Records from a data collection
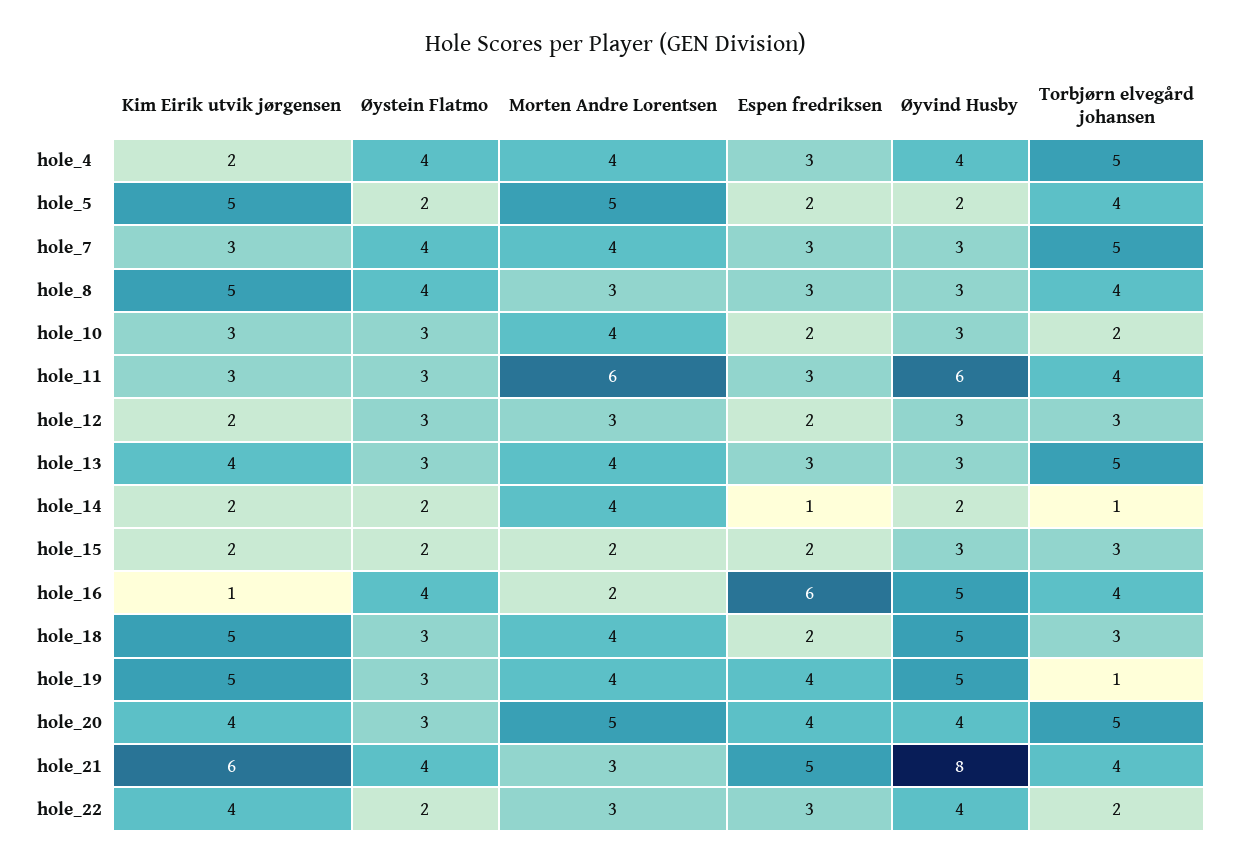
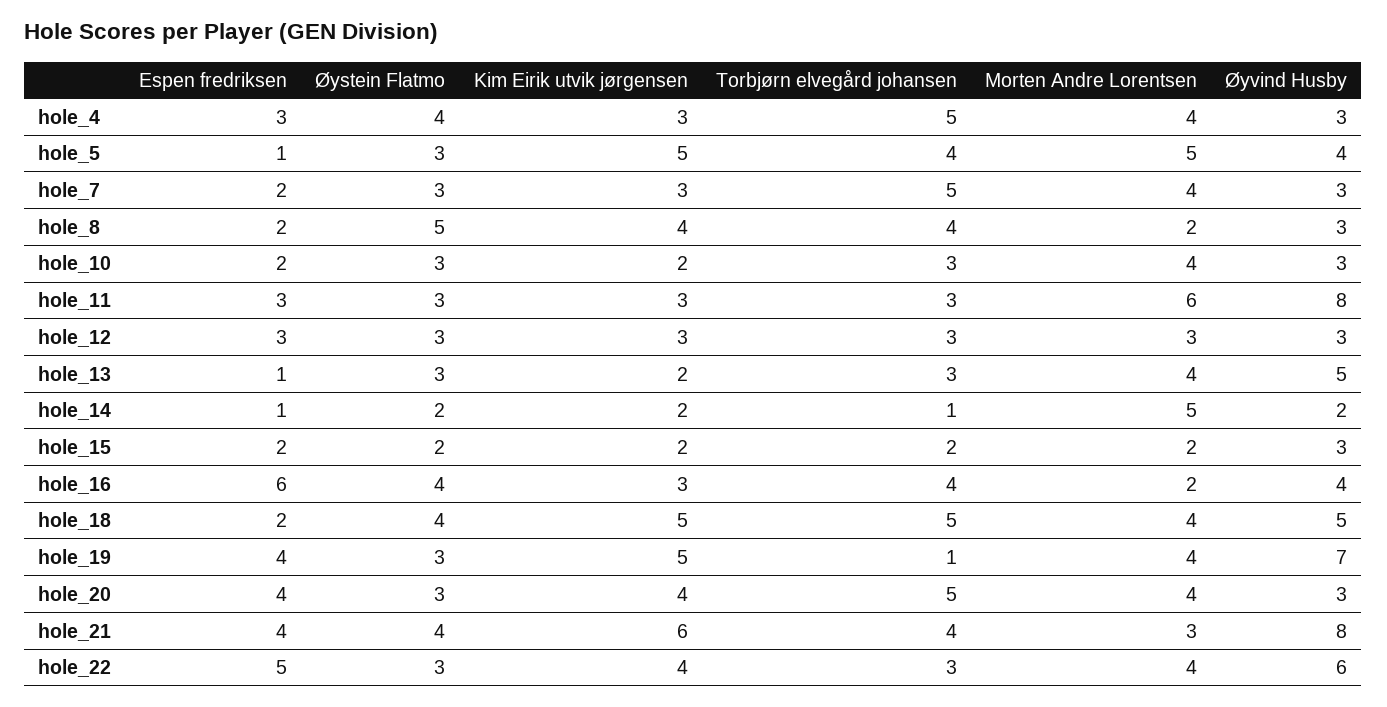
  {
    "Kim Eirik utvik jørgensen": {
-     "hole_4": 2,
+     "hole_4": 3,
      "hole_5": 5,
      "hole_7": 3,
-     "hole_8": 5,
+     "hole_8": 4,
-     "hole_10": 3,
+     "hole_10": 2,
      "hole_11": 3,
-     "hole_12": 2,
+     "hole_12": 3,
-     "hole_13": 4,
+     "hole_13": 2,
      "hole_14": 2,
      "hole_15": 2,
-     "hole_16": 1,
+     "hole_16": 3,
      "hole_18": 5,
      "hole_19": 5,
      "hole_20": 4,
      "hole_21": 6,
      "hole_22": 4
    },
    "Øystein Flatmo": {
      "hole_4": 4,
-     "hole_5": 2,
+     "hole_5": 3,
-     "hole_7": 4,
+     "hole_7": 3,
-     "hole_8": 4,
+     "hole_8": 5,
      "hole_10": 3,
      "hole_11": 3,
      "hole_12": 3,
      "hole_13": 3,
      "hole_14": 2,
      "hole_15": 2,
      "hole_16": 4,
-     "hole_18": 3,
+     "hole_18": 4,
      "hole_19": 3,
      "hole_20": 3,
      "hole_21": 4,
-     "hole_22": 2
+     "hole_22": 3
    },
    "Morten Andre Lorentsen": {
      "hole_4": 4,
      "hole_5": 5,
      "hole_7": 4,
-     "hole_8": 3,
+     "hole_8": 2,
      "hole_10": 4,
      "hole_11": 6,
      "hole_12": 3,
      "hole_13": 4,
-     "hole_14": 4,
+     "hole_14": 5,
      "hole_15": 2,
      "hole_16": 2,
      "hole_18": 4,
      "hole_19": 4,
-     "hole_20": 5,
+     "hole_20": 4,
      "hole_21": 3,
-     "hole_22": 3
+     "hole_22": 4
    },
    "Espen fredriksen": {
      "hole_4": 3,
-     "hole_5": 2,
+     "hole_5": 1,
-     "hole_7": 3,
+     "hole_7": 2,
-     "hole_8": 3,
+     "hole_8": 2,
      "hole_10": 2,
      "hole_11": 3,
-     "hole_12": 2,
+     "hole_12": 3,
-     "hole_13": 3,
+     "hole_13": 1,
      "hole_14": 1,
      "hole_15": 2,
      "hole_16": 6,
      "hole_18": 2,
      "hole_19": 4,
      "hole_20": 4,
-     "hole_21": 5,
+     "hole_21": 4,
-     "hole_22": 3
+     "hole_22": 5
    },
    "Øyvind Husby": {
-     "hole_4": 4,
+     "hole_4": 3,
-     "hole_5": 2,
+     "hole_5": 4,
      "hole_7": 3,
      "hole_8": 3,
      "hole_10": 3,
-     "hole_11": 6,
+     "hole_11": 8,
      "hole_12": 3,
-     "hole_13": 3,
+     "hole_13": 5,
      "hole_14": 2,
      "hole_15": 3,
-     "hole_16": 5,
+     "hole_16": 4,
      "hole_18": 5,
-     "hole_19": 5,
+     "hole_19": 7,
-     "hole_20": 4,
+     "hole_20": 3,
      "hole_21": 8,
-     "hole_22": 4
+     "hole_22": 6
    },
    "Torbjørn elvegård johansen": {
      "hole_4": 5,
      "hole_5": 4,
      "hole_7": 5,
      "hole_8": 4,
-     "hole_10": 2,
+     "hole_10": 3,
-     "hole_11": 4,
+     "hole_11": 3,
      "hole_12": 3,
-     "hole_13": 5,
+     "hole_13": 3,
      "hole_14": 1,
-     "hole_15": 3,
+     "hole_15": 2,
      "hole_16": 4,
-     "hole_18": 3,
+     "hole_18": 5,
      "hole_19": 1,
      "hole_20": 5,
      "hole_21": 4,
-     "hole_22": 2
+     "hole_22": 3
    }
  }

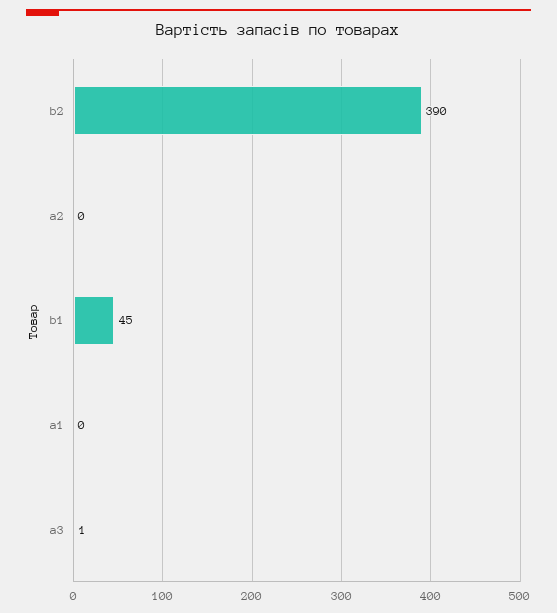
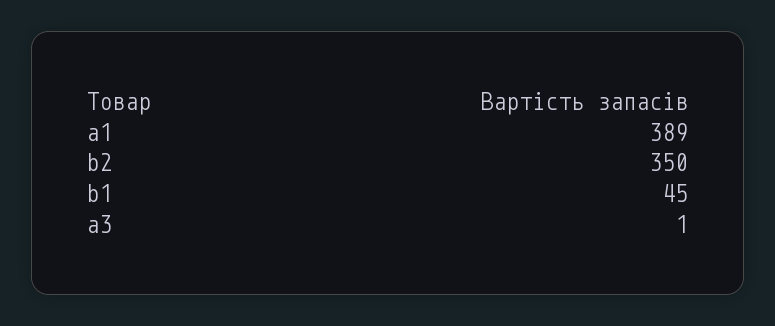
  {
-   "b2": 390,
+   "b2": 350,
-   "a2": 0,
    "b1": 45,
-   "a1": 0,
+   "a1": 389,
    "a3": 1
  }

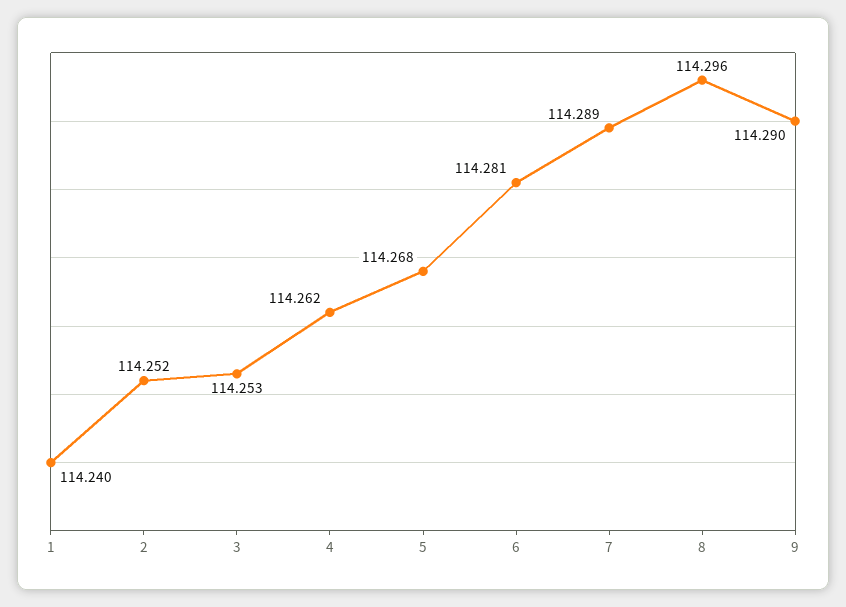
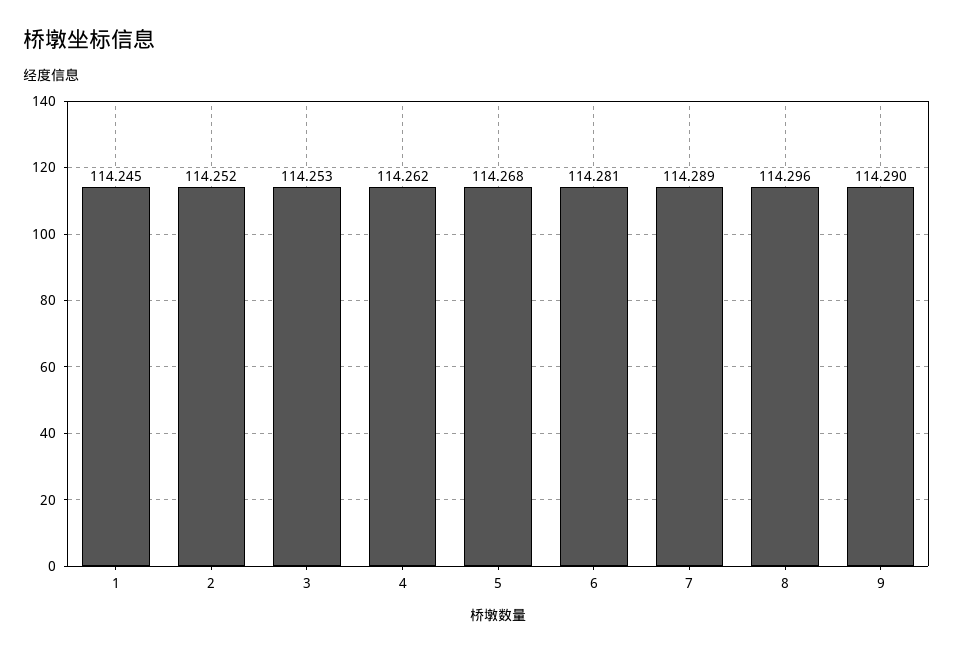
  {
-   "1": 114.24,
+   "1": 114.245,
    "2": 114.252,
    "3": 114.253,
    "4": 114.262,
    "5": 114.268,
    "6": 114.281,
    "7": 114.289,
    "8": 114.296,
    "9": 114.29
  }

INSTRUCTIONS FOR THE TASK: Each entry above needs to be restated without a single word changed; skip the images.

RESPONSE TO THE EXERCISE:
  {
    "Kim Eirik utvik jørgensen": {
-     "hole_4": 2,
+     "hole_4": 3,
      "hole_5": 5,
      "hole_7": 3,
-     "hole_8": 5,
+     "hole_8": 4,
-     "hole_10": 3,
+     "hole_10": 2,
      "hole_11": 3,
-     "hole_12": 2,
+     "hole_12": 3,
-     "hole_13": 4,
+     "hole_13": 2,
      "hole_14": 2,
      "hole_15": 2,
-     "hole_16": 1,
+     "hole_16": 3,
      "hole_18": 5,
      "hole_19": 5,
      "hole_20": 4,
      "hole_21": 6,
      "hole_22": 4
    },
    "Øystein Flatmo": {
      "hole_4": 4,
-     "hole_5": 2,
+     "hole_5": 3,
-     "hole_7": 4,
+     "hole_7": 3,
-     "hole_8": 4,
+     "hole_8": 5,
      "hole_10": 3,
      "hole_11": 3,
      "hole_12": 3,
      "hole_13": 3,
      "hole_14": 2,
      "hole_15": 2,
      "hole_16": 4,
-     "hole_18": 3,
+     "hole_18": 4,
      "hole_19": 3,
      "hole_20": 3,
      "hole_21": 4,
-     "hole_22": 2
+     "hole_22": 3
    },
    "Morten Andre Lorentsen": {
      "hole_4": 4,
      "hole_5": 5,
      "hole_7": 4,
-     "hole_8": 3,
+     "hole_8": 2,
      "hole_10": 4,
      "hole_11": 6,
      "hole_12": 3,
      "hole_13": 4,
-     "hole_14": 4,
+     "hole_14": 5,
      "hole_15": 2,
      "hole_16": 2,
      "hole_18": 4,
      "hole_19": 4,
-     "hole_20": 5,
+     "hole_20": 4,
      "hole_21": 3,
-     "hole_22": 3
+     "hole_22": 4
    },
    "Espen fredriksen": {
      "hole_4": 3,
-     "hole_5": 2,
+     "hole_5": 1,
-     "hole_7": 3,
+     "hole_7": 2,
-     "hole_8": 3,
+     "hole_8": 2,
      "hole_10": 2,
      "hole_11": 3,
-     "hole_12": 2,
+     "hole_12": 3,
-     "hole_13": 3,
+     "hole_13": 1,
      "hole_14": 1,
      "hole_15": 2,
      "hole_16": 6,
      "hole_18": 2,
      "hole_19": 4,
      "hole_20": 4,
-     "hole_21": 5,
+     "hole_21": 4,
-     "hole_22": 3
+     "hole_22": 5
    },
    "Øyvind Husby": {
-     "hole_4": 4,
+     "hole_4": 3,
-     "hole_5": 2,
+     "hole_5": 4,
      "hole_7": 3,
      "hole_8": 3,
      "hole_10": 3,
-     "hole_11": 6,
+     "hole_11": 8,
      "hole_12": 3,
-     "hole_13": 3,
+     "hole_13": 5,
      "hole_14": 2,
      "hole_15": 3,
-     "hole_16": 5,
+     "hole_16": 4,
      "hole_18": 5,
-     "hole_19": 5,
+     "hole_19": 7,
-     "hole_20": 4,
+     "hole_20": 3,
      "hole_21": 8,
-     "hole_22": 4
+     "hole_22": 6
    },
    "Torbjørn elvegård johansen": {
      "hole_4": 5,
      "hole_5": 4,
      "hole_7": 5,
      "hole_8": 4,
-     "hole_10": 2,
+     "hole_10": 3,
-     "hole_11": 4,
+     "hole_11": 3,
      "hole_12": 3,
-     "hole_13": 5,
+     "hole_13": 3,
      "hole_14": 1,
-     "hole_15": 3,
+     "hole_15": 2,
      "hole_16": 4,
-     "hole_18": 3,
+     "hole_18": 5,
      "hole_19": 1,
      "hole_20": 5,
      "hole_21": 4,
-     "hole_22": 2
+     "hole_22": 3
    }
  }

  {
-   "b2": 390,
+   "b2": 350,
-   "a2": 0,
    "b1": 45,
-   "a1": 0,
+   "a1": 389,
    "a3": 1
  }

  {
-   "1": 114.24,
+   "1": 114.245,
    "2": 114.252,
    "3": 114.253,
    "4": 114.262,
    "5": 114.268,
    "6": 114.281,
    "7": 114.289,
    "8": 114.296,
    "9": 114.29
  }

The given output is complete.